Sandisk Stock Up 3,700%: Is the Rally Sustainable?
💡 Key Takeaway
Sandisk's AI-driven memory supercycle and $42 billion in multiyear contracts suggest the stock still has room to run despite its massive rally.
What Happened: Sandisk's Meteoric Rise
Sandisk (SNDK) became a stand-alone public company again in early 2025 after being spun off from Western Digital. The separation allowed Sandisk to focus entirely on NAND flash memory and enterprise SSDs, capitalizing on the AI infrastructure boom.
Since its 52-week low of $40 per share, Sandisk stock has surged roughly 3,748% to trade at $1,539. This staggering gain has made it the top performer in the Nasdaq-100 this year, up 563% year-to-date.

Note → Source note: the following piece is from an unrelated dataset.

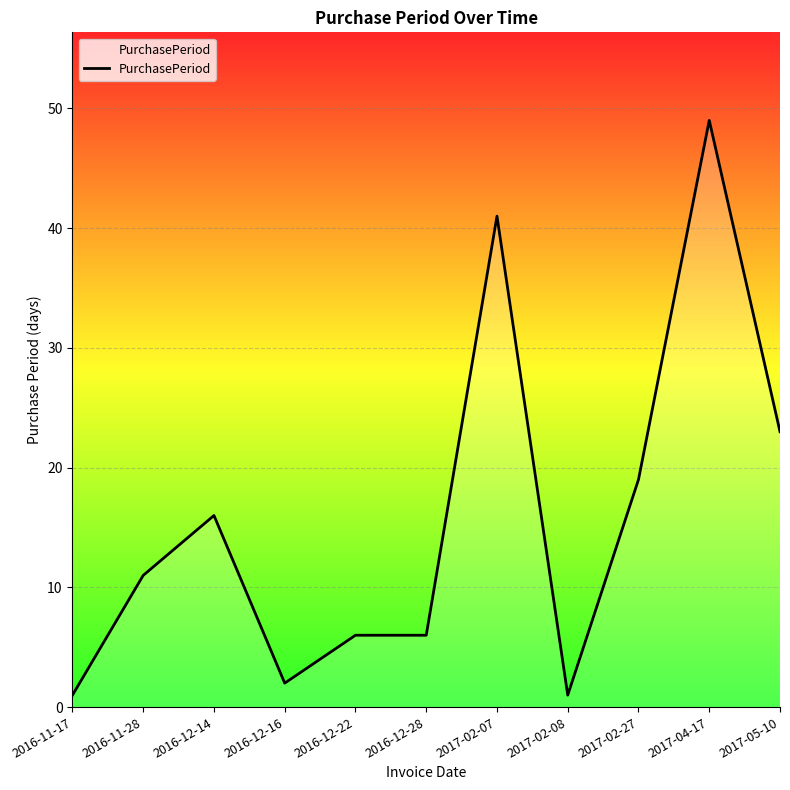

What is the greatest value displayed?

49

The rally is driven by an AI memory supercycle where both sales volumes and average selling prices are rising. Sandisk's data center revenue and EPS are growing at triple-digit rates, with gross margins improving as AI adoption accelerates.

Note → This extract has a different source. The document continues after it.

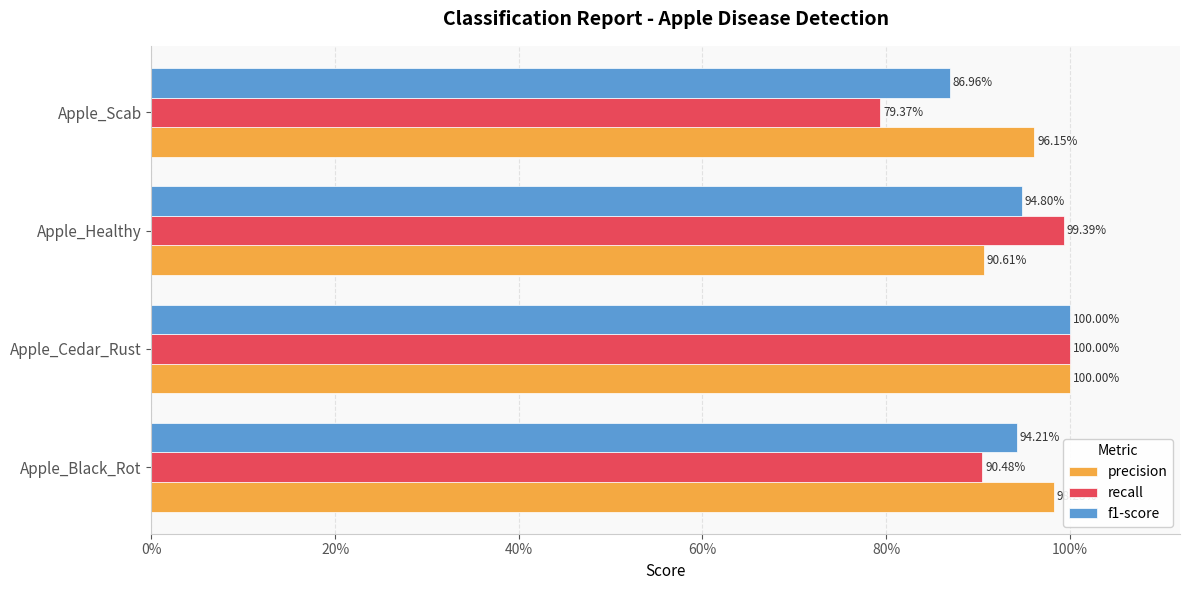

List the series in order of their peak value, highest first.

precision, recall, f1-score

Management recently announced $42 billion in multiyear supply contracts, locking in sales volumes and prices well into the latter half of the decade. These agreements provide unprecedented revenue visibility and suggest the demand surge is more secular than cyclical.
Wall Street expects Sandisk to earn $66.51 per share this fiscal year, jumping to $208.22 next year. At the current price, the forward P/E ratio is just 7.6, which appears modest given the growth trajectory.
Why It Matters: AI Storage Demand Is Secular
Sandisk's business is at the heart of AI infrastructure. As hyperscalers build out data centers for LLM training and inference, the need for high-bandwidth memory and storage grows exponentially. This isn't a typical memory cycle; it's a structural shift.
The $42 billion in multiyear contracts de-risk Sandisk's revenue stream. Unlike past boom-and-bust patterns, these agreements tie demand to long-term AI build-outs, making the current upcycle more durable.
For investors, the key question is valuation. A forward P/E of 7.6 suggests the market hasn't fully priced in next year's expected earnings jump. If Sandisk delivers on those estimates, the stock could see further upside.
However, the stock's 3,700% gain from its low raises concerns about a pullback. Volatility is likely, but any material decline could be a buying opportunity if the AI thesis remains intact.
Sandisk's competitive position is strong. As a pure-play NAND and SSD maker, it can allocate resources more efficiently than when it was part of Western Digital. This focus should drive continued innovation and market share gains.
Source: The Motley Fool
Analysis generated by Bobby AI quantitative model, reviewed and edited by our research team. This is not financial advice. Always do your own research before making investment decisions.
Bobby Insight

Sandisk is a buy on any pullback given its secular AI tailwinds and attractive forward valuation.
The $42 billion in multiyear contracts provide revenue visibility through 2030, and the forward P/E of 7.6 is low relative to expected EPS growth of over 200% next year. While the stock has rallied massively, the AI infrastructure build-out is still in early innings, and Sandisk's pure-play focus gives it a competitive edge.